3. The personal comfort doctrine applies in California, including when the employees work from home.  Getting a drink of water, taking a break to get a cup of coffee or tea, and going to the restroom are all work related events due to the personal comfort doctrine.  The same holds true when working remotely at home.

Case Law Citations: 

The following California case law applies to all employees working from home, regardless of whether they are on full or light duty:

1. Injuries suffered by employees while performing their regular work duties at a fixed place of business, in a manner authorized by the employers, are generally always in the course of the employment. A. & G. Corp v. Industrial Acc. Com. (Nelson) (1919) 180 Cal. 389, 182 P.35.  The fixed place of business is unlimited and includes working remotely from home.

2. If an employee is required by the employer to work at both the employer’s premises and at home, the employee is deemed to be in the course and scope of employment when traveling between these two locations. Bramall v. W.C.A.B. (1978) 78 Cal. App. 3d 151, 158.

3. California courts have ruled that work in general, including working from home, involve actions having an incidental benefit to the employer. Santa Rosa Junior College v. W.C.A.B. (Smyth) (1985) 40 Cal. 3d 345, 356.  Once a benefit to the employer is established the duties fall within the course and scope of employment.

4. However, not every injury that occurs at home is compensable.  There must be a connection to employment.
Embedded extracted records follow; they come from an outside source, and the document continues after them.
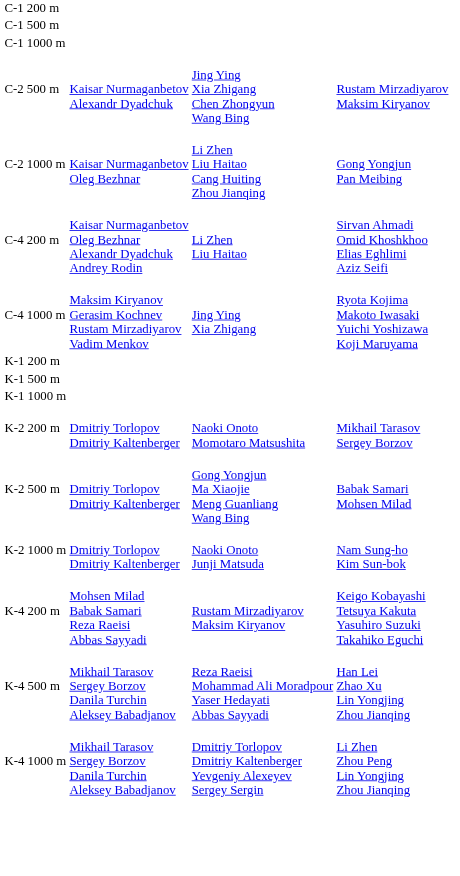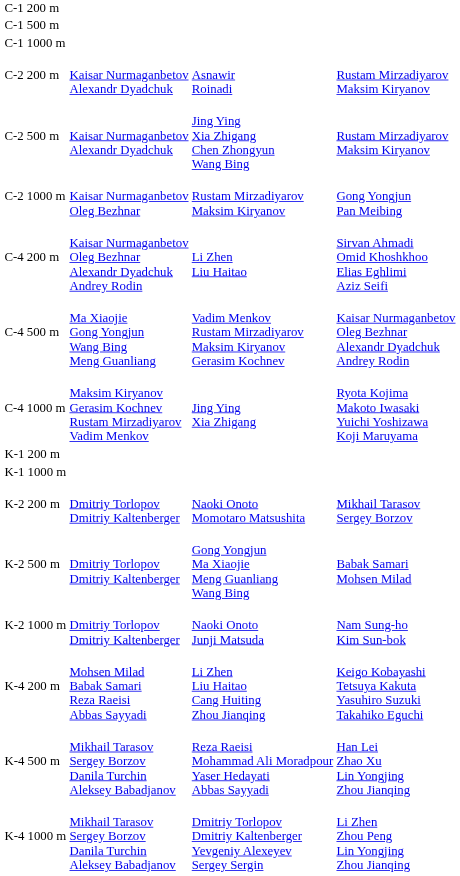+ row: C-2 200 m | Kaisar Nurmaganbetov Alexandr Dyadchuk | Asnawir Roinadi | Rustam Mirzadiyarov Maksim Kiryanov
C-2 1000 m | column 3: Li Zhen Liu Haitao Cang Huiting Zhou Jianqing -> Rustam Mirzadiyarov Maksim Kiryanov
+ row: C-4 500 m | Ma Xiaojie Gong Yongjun Wang Bing Meng Guanliang | Vadim Menkov Rustam Mirzadiyarov Maksim Kiryanov Gerasim Kochnev | Kaisar Nurmaganbetov Oleg Bezhnar Alexandr Dyadchuk Andrey Rodin
- row: K-1 500 m
K-4 200 m | column 3: Rustam Mirzadiyarov Maksim Kiryanov -> Li Zhen Liu Haitao Cang Huiting Zhou Jianqing
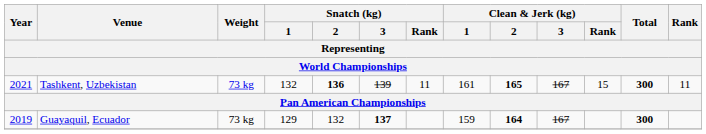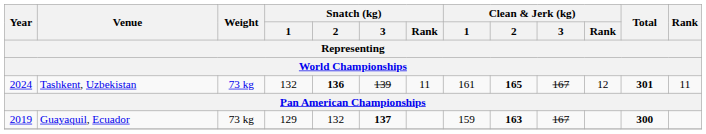Tashkent, Uzbekistan | Year: 2021 -> 2024
Tashkent, Uzbekistan | Clean & Jerk (kg) / Rank: 15 -> 12
Tashkent, Uzbekistan | Total: 300 -> 301
Guayaquil, Ecuador | Clean & Jerk (kg) / 2: 164 -> 163
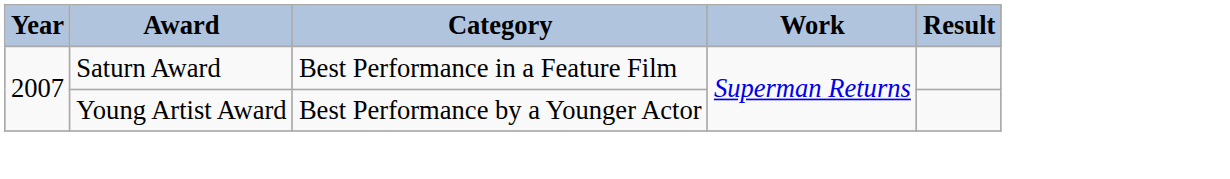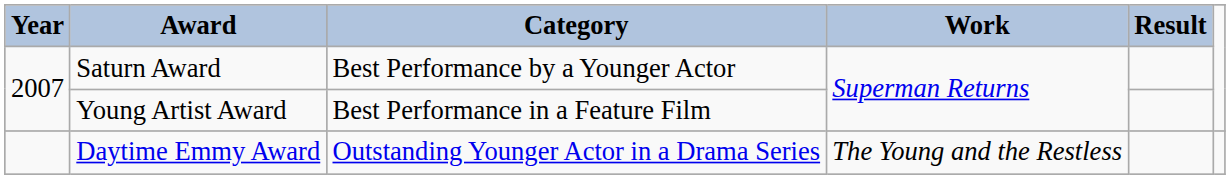Saturn Award | Category: Best Performance in a Feature Film -> Best Performance by a Younger Actor
Young Artist Award | Category: Best Performance by a Younger Actor -> Best Performance in a Feature Film
+ row: Daytime Emmy Award | Outstanding Younger Actor in a Drama Series | The Young and the Restless
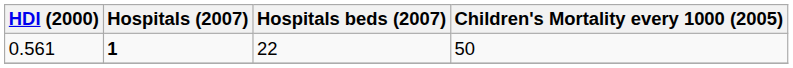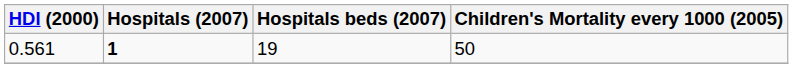0.561 | Hospitals beds (2007): 22 -> 19
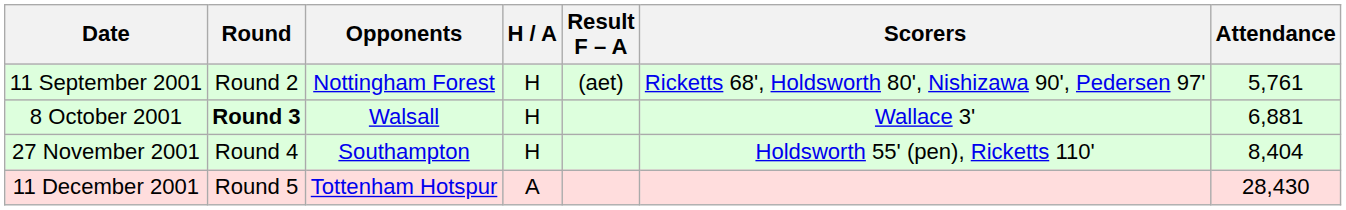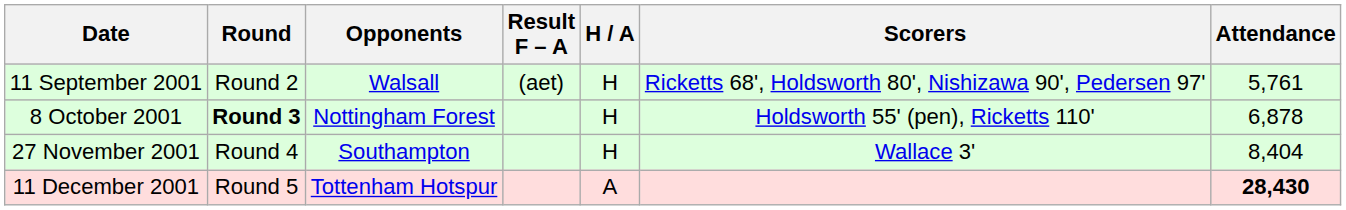columns swapped: H / A <-> Result F – A
11 September 2001 | Opponents: Nottingham Forest -> Walsall
8 October 2001 | Opponents: Walsall -> Nottingham Forest
8 October 2001 | Scorers: Wallace 3' -> Holdsworth 55' (pen), Ricketts 110'
8 October 2001 | Attendance: 6,881 -> 6,878
27 November 2001 | Scorers: Holdsworth 55' (pen), Ricketts 110' -> Wallace 3'
11 December 2001 | Attendance: normal -> bold
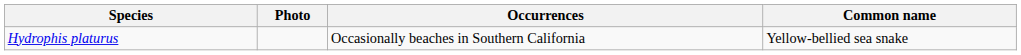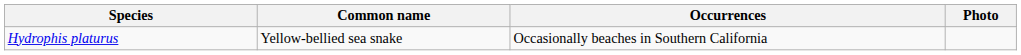columns swapped: Common name <-> Photo
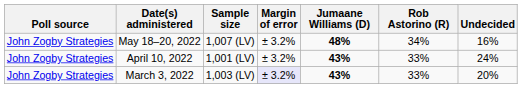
If the connection to employment is too remote, the injury will not be compensable. Madin v. IAC (Richardson) (1956) 21 CCC 49, 52.  An employment benefit to the employer must exist before an injury is compensable. Liberty Mutual. Ins. Co. v. I.A.C. (Dahler) (1952) 39 Cal. 2d 512, 516; Hinkle v. W.C.A.B. (1985) 175 Cal. App. 3d 587, 591; Osbun v. W.C.A.B. (1979) 93 Cal. App. 3d 163, 168; Dalgleish v. Holt (1952) 108 Cal. App. 2d 561, 565–566.

5. For case law citations concerning the injuries attributed to the personal comfort doctrine please see Western Greyhound Lines v. Industrial Accident Commission (Brooks) (1964) 225 Cal. App. 2d 517, and also Fireman’s Fund Indemnity Co. v. Industrial Accident Commission (Elliott) (1952) 39 Cal. 2d 529.

Three Recommendations:

1. Clearly define what is considered work when performing duties at home.  Establish clear policies governing the terms and conditions, including identifying the business-hours employees are to be working.  Work performed outside those hours is to be forbidden, with no exceptions.  Everything is to be in writing and signed by the employee acknowledging these procedures.  We want to avoid employees claiming they were injured while working at home at 9:00pm when the business day ended at 5:00pm.  Without clearly established policies concerning work hours, an employer becomes a sitting duck as every home injury could result in a compensable workers’ compensation claim.

2. Employees should have a designated area at home where they are to work.  That way injuries occurring in other parts of the house would require a good explanation of why the employee was not in the pre-designated area when injured, resulting in a work comp claim.  Photographs of the work area should be presented to the employer and reviewed by appropriate management to double-check safety protocols.  Corrective action may need to be taken to upgrade the work environment to conform with all safety standards. Ergonomic issues can also be addressed in this process.

3. Establish an online reporting portal for hourly workers to clock in and out when they work, go to lunch, and quit for the day.